Mas existem outros processos nos quais Tomás Correia é arguido. Um de natureza contraordenacional, também aberto pelo Banco de Portugal e do qual já existe acusação mas não uma decisão final, e um outro de foro criminal, no qual foi constituído arguido em 2017.

Sobre estes ainda se aguarda o veredicto final, que será de condenação ou de arquivamento.

O primeiro processo do Banco de Portugal

O primeiro processo do Banco de Portugal diz respeito sobretudo a falhas no sistema de controlo interno relativas a branqueamento de capitais. Tomás Correia e José Almeida Serra estão acusados, desde 2016, de não ter cumprido os requisitos relativos ao controlo interno no instituição. O banco Montepio também é acusado, mas não é ainda conhecida a decisão final que pode ser de condenação ou absolvição. Recorde-se que Tomás Correia assumiu a presidência do banco do Montepio em 2008, mas entrou para a administração do banco em 2004, pouco tempo depois de ter saído da administração da CGD.

As sanções pecuniárias neste caso podem ascender no caso dos dois gestores entre um mínimo de 12,5 mil euros e 1,25 milhões de euros. Já no caso do banco a multa pode ir de 25 mil euros a 2,5 milhões de euros.

O segundo processo do Banco de Portugal

As histórias de aquisições e créditos com contornos pouco claros que envolvem a gestão do Montepio nos últimos anos, nomeadamente quando Tomás Correia começou a presidir ao banco entre 2008 e agosto de 2015, são muitas e foram na reta final do último ano muito faladas entre os seus opositores à corrida da liderança na Associação Mutualista Montepio Geral.

É precisamente em relação ao banco Montepio, detido pela associação que lidera pelo quarto mandato consecutivo, que Tomás Correia foi agora condenado. E se não aceitar poderá recorrer para os tribunais.

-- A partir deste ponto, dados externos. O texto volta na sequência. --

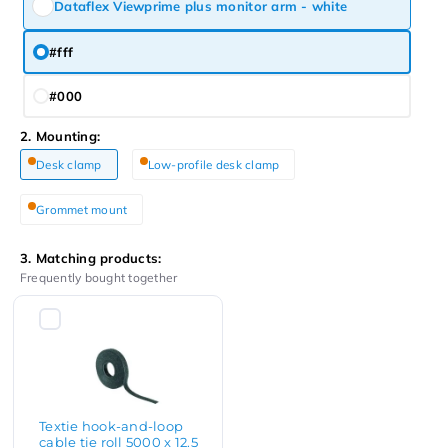
Dataflex Viewprime plus monitor arm - white
#fff
#000
2. Mounting:
Desk clamp
Low-profile desk clamp
Grommet mount
3. Matching products:
Frequently bought together
Textie hook-and-loop
cable tie roll 5000 x 12.5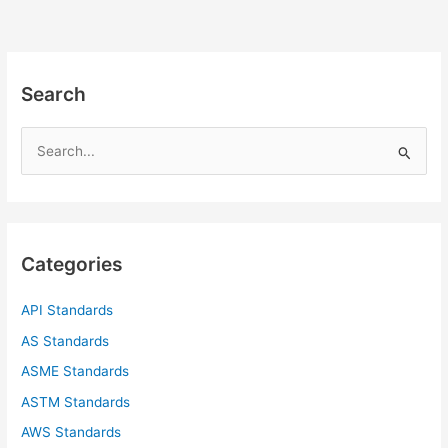
Search
S
e
a
r
c
Categories
h
f
API Standards
o
AS Standards
r
ASME Standards
:
ASTM Standards
AWS Standards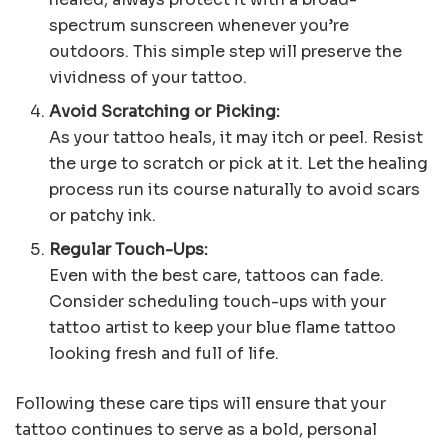
spectrum sunscreen whenever you’re
outdoors. This simple step will preserve the
vividness of your tattoo.
Avoid Scratching or Picking:
As your tattoo heals, it may itch or peel. Resist
the urge to scratch or pick at it. Let the healing
process run its course naturally to avoid scars
or patchy ink.
Regular Touch-Ups:
Even with the best care, tattoos can fade.
Consider scheduling touch-ups with your
tattoo artist to keep your blue flame tattoo
looking fresh and full of life.
Following these care tips will ensure that your
tattoo continues to serve as a bold, personal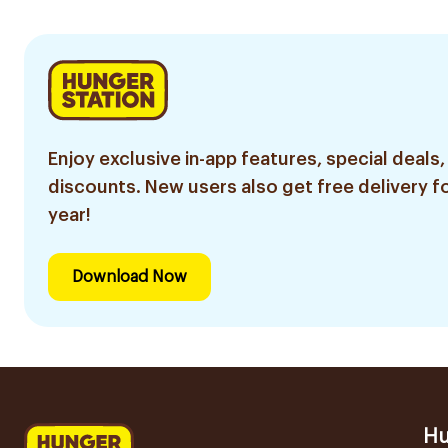
Enjoy exclusive in-app features, special deals,
discounts. New users also get free delivery fo
year!
Download Now
Hu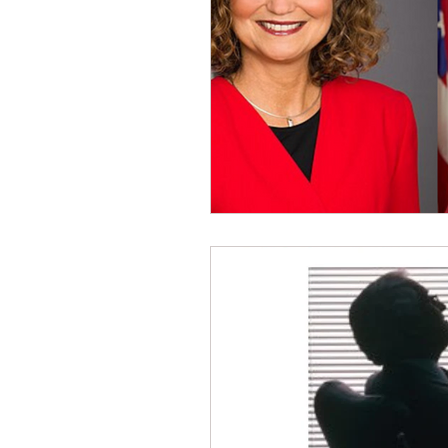
Dave Hickey Security Guard U
Paragon Systems Inc PSO Ne
Paragon Systems Inc
Toy
Union Organizing
LOOMI
UFLEOS-PBA Scholarships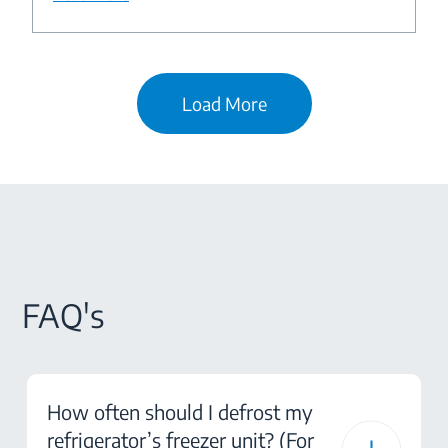
Load More
FAQ's
How often should I defrost my
refrigerator’s freezer unit? (For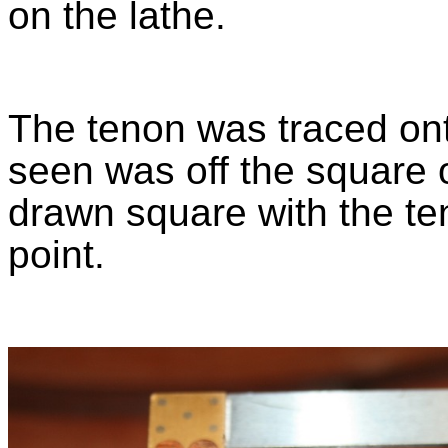
on the lathe.
The tenon was traced on
seen was off the square o
drawn square with the te
point.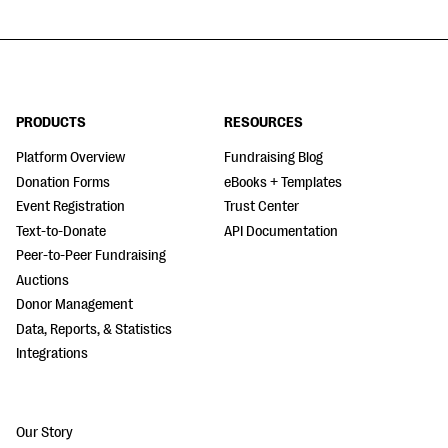
PRODUCTS
RESOURCES
Platform Overview
Fundraising Blog
Donation Forms
eBooks + Templates
Event Registration
Trust Center
Text-to-Donate
API Documentation
Peer-to-Peer Fundraising
Auctions
Donor Management
Data, Reports, & Statistics
Integrations
Our Story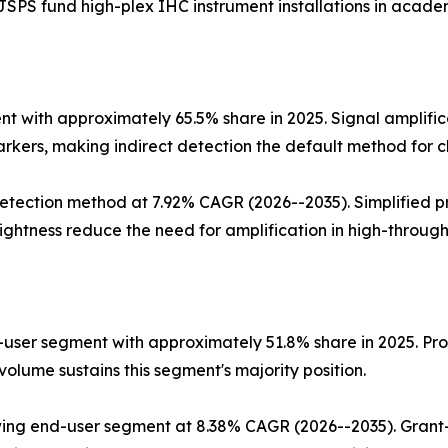
SPS fund high-plex IHC instrument installations in academ
 with approximately 65.5% share in 2025. Signal amplific
rkers, making indirect detection the default method for cl
tection method at 7.92% CAGR (2026--2035). Simplified pr
ghtness reduce the need for amplification in high-through
user segment with approximately 51.8% share in 2025. Proc
olume sustains this segment's majority position.
ing end-user segment at 8.38% CAGR (2026--2035). Grant-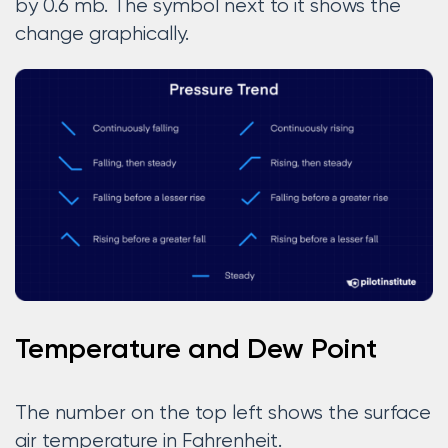
by 0.6 mb. The symbol next to it shows the
change graphically.
Temperature and Dew Point
The number on the top left shows the surface
air temperature in Fahrenheit.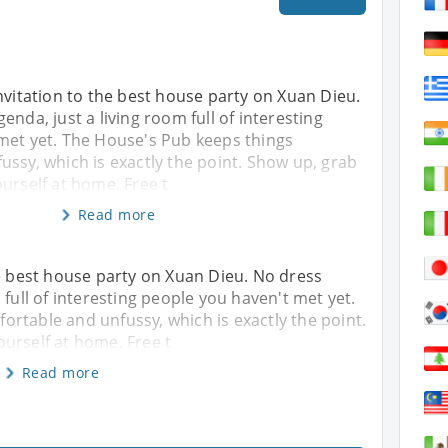
nvitation to the best house party on Xuan Dieu.
enda, just a living room full of interesting
met yet. The House's Pub keeps things
ssy, which is exactly the point. Show up, grab
urself at home. Free t
Read more
he best house party on Xuan Dieu. No dress
 full of interesting people you haven't met yet.
rtable and unfussy, which is exactly the point.
urself at home. Free t
Read more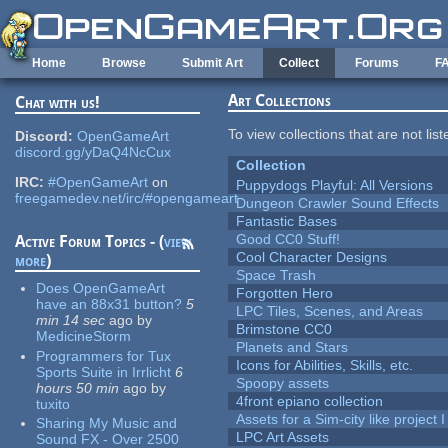
Skip to main content
Home
Browse
Submit Art
Collect
Forums
F
Art Collections
Chat with us!
To view collections that are not lis
Discord:
OpenGameArt
discord.gg/yDaQ4NcCux
Collection
IRC:
#OpenGameArt
on
Puppydogs Playful: All Versions
freegamedev.net/irc/#opengameart
Dungeon Crawler Sound Effects
Fantastic Bases
Good CC0 Stuff!
Active Forum Topics - (
view
Cool Character Designs
more
)
Space Trash
Does OpenGameArt
Forgotten Hero
have an 88x31 button?
5
LPC Tiles, Scenes, and Areas
min 14 sec
ago
by
Brimstone CC0
MedicineStorm
Planets and Stars
Programmers for Tux
Icons for Abilities, Skills, etc.
Sports Suite in Irrlicht
6
Spoopy assets
hours 50 min
ago
by
4front epiano collection
tuxito
Assets for a Sim-city like project 
Sharing My Music and
LPC Art Assets
Sound FX - Over 2500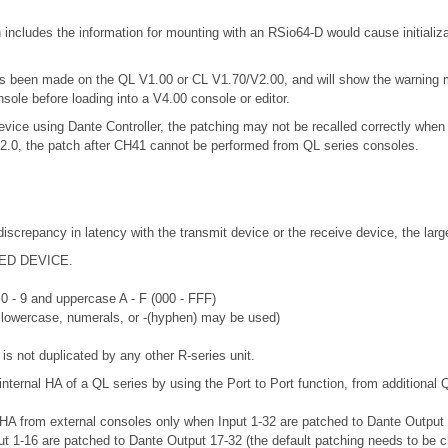
includes the information for mounting with an RSio64-D would cause initializ
 has been made on the QL V1.00 or CL V1.70/V2.00, and will show the warning
nsole before loading into a V4.00 console or editor.
vice using Dante Controller, the patching may not be recalled correctly when 
.2.0, the patch after CH41 cannot be performed from QL series consoles.
discrepancy in latency with the transmit device or the receive device, the lar
RTED DEVICE.
 0 - 9 and uppercase A - F (000 - FFF)
r lowercase, numerals, or -(hyphen) may be used)
is not duplicated by any other R-series unit.
internal HA of a QL series by using the Port to Port function, from additional 
 HA from external consoles only when Input 1-32 are patched to Dante Output 33
put 1-16 are patched to Dante Output 17-32 (the default patching needs to be 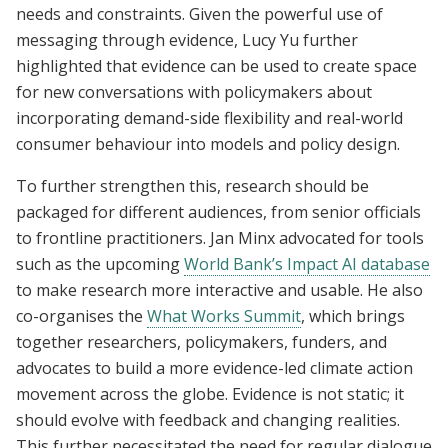
needs and constraints. Given the powerful use of
messaging through evidence, Lucy Yu further
highlighted that evidence can be used to create space
for new conversations with policymakers about
incorporating demand-side flexibility and real-world
consumer behaviour into models and policy design.
To further strengthen this, research should be
packaged for different audiences, from senior officials
to frontline practitioners. Jan Minx advocated for tools
such as the upcoming
World Bank’s Impact AI database
to make research more interactive and usable. He also
co-organises the
What Works Summit
, which brings
together researchers, policymakers, funders, and
advocates to build a more evidence-led climate action
movement across the globe. Evidence is not static; it
should evolve with feedback and changing realities.
This further necessitated the need for regular dialogue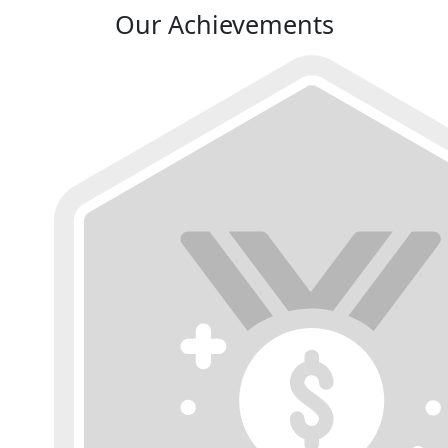
Our Achievements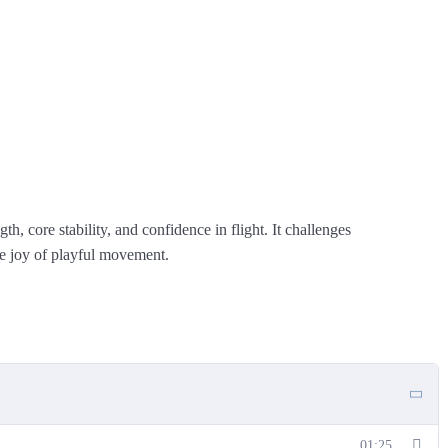
th, core stability, and confidence in flight. It challenges
he joy of playful movement.
01:25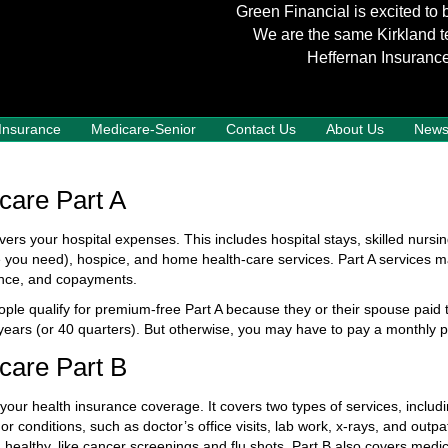
Green Financial is excited to 
We are the same Kirkland t
Heffernan Insurance
 Insurance
Medicare-Senior
Contact Us
About Us
New
care Part A
vers your hospital expenses. This includes hospital stays, skilled nursin
e you need), hospice, and home health-care services. Part A services m
nce, and copayments.
ple qualify for premium-free Part A because they or their spouse paid 
 years (or 40 quarters). But otherwise, you may have to pay a monthly
care Part B
 your health insurance coverage. It covers two types of services, includ
 or conditions, such as doctor’s office visits, lab work, x-rays, and outp
 healthy, like cancer screenings and flu shots. Part B also covers med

Na condenação do Banco de Portugal agora conhecida, Tomás Correia é visado por ter cometido várias irregularidades graves na gestão do banco, inclusive financiamento a empresas do universo GES quando já havia sinais claros de que estas estavam numa situação de pré-insolvência. Além de, neste processo, estar também em causa a concessão de créditos por apenas dois elementos da administração, incluindo o presidente da mesma à data, ou seja, Tomás Correia, sem que as mesmas passassem pelo departamento de risco. Foram também camufladas operações de crédito em incumprimento para que o banco evitasse constituir provisões e reconhecer perdas. O que acabou por ditar contas que não corresponderam à realidade do banco.

Uma das operações mais mediatizadas é relativa a um financiamento a Paulo Guilherme, filho do construtor civil da Amadora José Guilherme, através do Finibanco Angola, para adquirir unidades de participação (espécie de ações) do fundo de participação do banco Montepio.

Recorde-se que José Guilherme terá pago 1,5 milhões a Tomás Correia (ver texto em cima), depois de se ter sabido que havia também pago 14 milhões de euros a Ricardo Salgado por liberalidades, ou seja, por serviços de consultoria que Salgado terá prestado ao construtor civil.

A investigação criminal

Tomás Correia foi constituído arguido em 2017 por parte do Ministério Público. É suspeito de ter recebido €1,5 milhões na sequência de um crédito ao construtor civil da Amadora José Guilherme, a quem o Montepio concedeu financiamento para comprar a urbanização do Marconi Parque, junto a Alfragide, por parte do Invesfundo II, também financiado pelo BES. Em causa está a suspeita de burla, qualificada, abuso de confiança, branqueamento de capitais e fraude fiscal.

Ainda não há novidades sobre este processo.